Despite increased safe-haven demand, the Pound Sterling falls 0.3% against the US Dollar during trading

    by VT Markets
    /
    Oct 7, 2025

    The Pound Sterling has declined to near 1.3430 against the US Dollar, as the Greenback’s demand increases. This comes as several Federal Reserve (Fed) officials are poised to speak, with expectations of two more interest rate cuts this year. Traders currently see an 81.5% chance of such reductions, based on the CME FedWatch tool. The US Dollar Index rises by 0.25% to near 98.35 amid political uncertainty in Japan and France.

    The Pound Sterling decreased by 0.3% against the US Dollar during the European session on Tuesday. Amid growing UK labour market concerns, the Bank of England (BoE) may cut interest rates again, and BoE Pill’s upcoming speech is awaited for clearer guidance on future policy.

    Technical Analysis Overview

    Technical analysis indicates the Pound Sterling remains under pressure near the 20-day Exponential Moving Average (EMA). With the GBP/USD pair positioned near 1.3440, key support lies at the August low of 1.3140, while resistance is at the September high of 1.3726. Investors wait for speeches from several Fed officials to gauge the US labour market’s condition, given the lack of recent economic data due to the US government shutdown.

    Given the current safe-haven demand for the US Dollar, we are seeing the Pound Sterling weaken despite strong expectations of Federal Reserve rate cuts. This suggests that geopolitical concerns, specifically the political uncertainty in France and Japan, are overriding monetary policy forecasts for now. Derivative traders should be cautious, as this “risk-off” sentiment can be unpredictable and is currently the primary driver of price action.
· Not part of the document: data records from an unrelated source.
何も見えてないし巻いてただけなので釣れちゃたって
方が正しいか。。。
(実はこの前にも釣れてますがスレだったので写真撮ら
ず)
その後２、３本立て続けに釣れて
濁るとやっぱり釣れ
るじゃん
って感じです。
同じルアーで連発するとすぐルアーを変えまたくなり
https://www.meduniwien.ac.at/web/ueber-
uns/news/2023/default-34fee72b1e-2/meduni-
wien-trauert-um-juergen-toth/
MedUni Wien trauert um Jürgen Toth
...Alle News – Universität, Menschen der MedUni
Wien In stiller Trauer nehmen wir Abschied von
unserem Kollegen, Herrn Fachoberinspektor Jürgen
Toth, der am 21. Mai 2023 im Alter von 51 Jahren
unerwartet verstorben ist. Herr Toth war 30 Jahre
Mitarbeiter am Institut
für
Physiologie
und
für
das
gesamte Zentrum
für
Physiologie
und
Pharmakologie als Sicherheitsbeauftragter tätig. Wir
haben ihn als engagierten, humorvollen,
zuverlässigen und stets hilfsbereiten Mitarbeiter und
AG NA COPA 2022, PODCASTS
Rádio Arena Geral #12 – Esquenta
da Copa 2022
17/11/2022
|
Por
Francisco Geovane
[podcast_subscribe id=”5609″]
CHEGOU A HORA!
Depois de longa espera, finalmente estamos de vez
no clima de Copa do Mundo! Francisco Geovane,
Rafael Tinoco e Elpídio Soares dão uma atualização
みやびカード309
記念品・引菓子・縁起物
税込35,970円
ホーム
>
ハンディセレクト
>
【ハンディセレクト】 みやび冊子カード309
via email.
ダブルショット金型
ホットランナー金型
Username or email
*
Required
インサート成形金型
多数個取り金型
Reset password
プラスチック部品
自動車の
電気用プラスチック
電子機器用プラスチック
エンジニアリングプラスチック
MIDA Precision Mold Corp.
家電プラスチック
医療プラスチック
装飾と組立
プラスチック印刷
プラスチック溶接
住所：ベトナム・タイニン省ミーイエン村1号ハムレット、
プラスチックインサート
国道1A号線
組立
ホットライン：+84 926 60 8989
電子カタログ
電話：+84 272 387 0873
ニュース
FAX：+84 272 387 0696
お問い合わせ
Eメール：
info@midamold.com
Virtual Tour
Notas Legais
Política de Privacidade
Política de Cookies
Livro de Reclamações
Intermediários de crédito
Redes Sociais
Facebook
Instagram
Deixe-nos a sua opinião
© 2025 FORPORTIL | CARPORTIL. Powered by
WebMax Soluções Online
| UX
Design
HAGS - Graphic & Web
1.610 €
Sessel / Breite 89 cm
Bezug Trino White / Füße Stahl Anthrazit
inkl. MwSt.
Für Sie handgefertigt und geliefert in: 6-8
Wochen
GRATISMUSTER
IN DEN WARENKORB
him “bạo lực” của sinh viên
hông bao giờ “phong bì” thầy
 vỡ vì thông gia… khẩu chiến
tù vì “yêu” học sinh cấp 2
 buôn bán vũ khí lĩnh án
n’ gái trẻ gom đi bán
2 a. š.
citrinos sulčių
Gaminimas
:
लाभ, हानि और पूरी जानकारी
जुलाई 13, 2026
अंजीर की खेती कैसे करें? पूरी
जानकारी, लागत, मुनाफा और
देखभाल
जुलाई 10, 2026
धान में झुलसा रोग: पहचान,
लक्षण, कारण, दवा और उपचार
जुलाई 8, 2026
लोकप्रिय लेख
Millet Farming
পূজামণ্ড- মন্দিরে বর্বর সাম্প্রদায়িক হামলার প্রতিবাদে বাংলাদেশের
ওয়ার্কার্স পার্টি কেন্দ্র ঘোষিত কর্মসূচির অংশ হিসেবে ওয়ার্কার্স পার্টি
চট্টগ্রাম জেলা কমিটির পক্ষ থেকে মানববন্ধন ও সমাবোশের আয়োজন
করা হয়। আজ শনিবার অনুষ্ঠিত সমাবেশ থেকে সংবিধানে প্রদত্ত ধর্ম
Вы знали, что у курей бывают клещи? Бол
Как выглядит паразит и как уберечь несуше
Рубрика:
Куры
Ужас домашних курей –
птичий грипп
    The case for a weaker dollar fundamentally remains strong, as we anticipate two more interest rate cuts from the Fed before the end of the year. Recent data supports this, with the September 2025 US Consumer Price Index (CPI) report showing inflation cooling to 2.8%, giving the Fed more room to ease policy. This backdrop suggests the dollar’s current strength might be temporary, creating a complex trading environment.

    UK Economic Pressure

    On the UK side, concerns about the domestic economy are adding pressure to the pound. The latest figures from the Office for National Statistics showed the UK unemployment rate edged up to 4.5% last month, reinforcing the view that the Bank of England may need to cut rates again soon. Huw Pill’s upcoming speech will be critical, as any dovish language could accelerate Sterling’s decline.

    This divergence between short-term sentiment and long-term monetary policy is causing a noticeable increase in implied volatility in the GBP/USD options market. We have seen 1-month implied volatility climb to 9.2%, up from 7.5% just a few weeks ago in September 2025. This indicates the market is bracing for larger price swings in the near future.
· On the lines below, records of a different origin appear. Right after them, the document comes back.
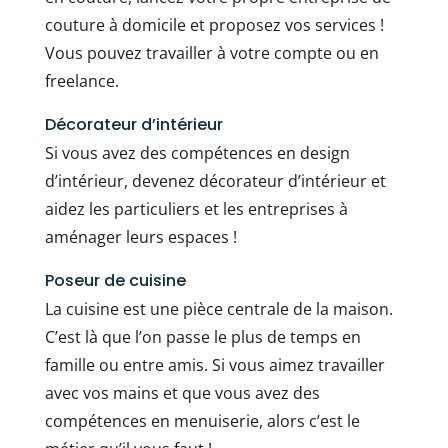
couture à domicile et proposez vos services !
Vous pouvez travailler à votre compte ou en
freelance.
Décorateur d’intérieur
Si vous avez des compétences en design
d’intérieur, devenez décorateur d’intérieur et
aidez les particuliers et les entreprises à
aménager leurs espaces !
Poseur de cuisine
La cuisine est une pièce centrale de la maison.
C’est là que l’on passe le plus de temps en
famille ou entre amis. Si vous aimez travailler
avec vos mains et que vous avez des
compétences en menuiserie, alors c’est le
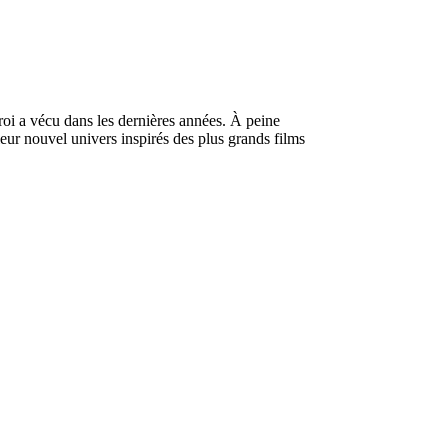
roi a vécu dans les dernières années. À peine
eur nouvel univers inspirés des plus grands films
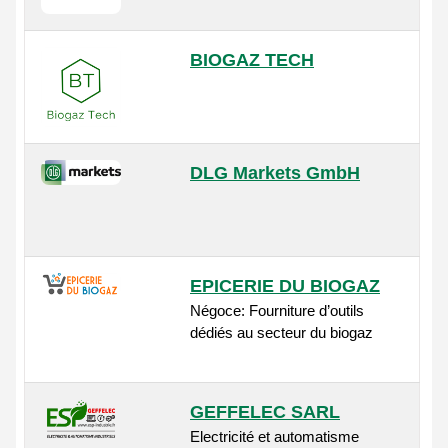
BIOGAZ TECH
DLG Markets GmbH
EPICERIE DU BIOGAZ
Négoce: Fourniture d’outils
dédiés au secteur du biogaz
GEFFELEC SARL
Electricité et automatisme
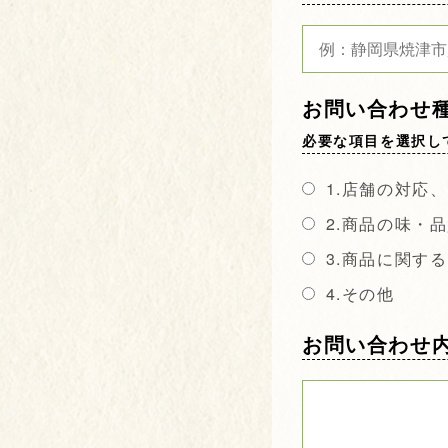
お問い合わせ種
必要な項目を選択し
1.店舗の対応
2.商品の味・
3.商品に関す
4.その他
お問い合わせ内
    In response, traders could consider buying put options on GBP/USD to hedge against or speculate on further downside toward the 1.3140 support level. A put option with a strike price of 1.3350 expiring in late November provides a defined-risk way to profit if the current downward momentum continues. This strategy protects capital while capturing the benefit of falling prices and rising volatility.

    Alternatively, for those believing the dollar’s strength is overdone, selling cash-secured puts with a strike well below the current price, perhaps near the 1.3200 level, could be a viable strategy. This approach allows traders to collect premium by taking the view that the August 2025 low will hold as a significant floor. It is a bet that fundamental drivers, like the Fed’s easing cycle, will eventually reassert control over the currency pair.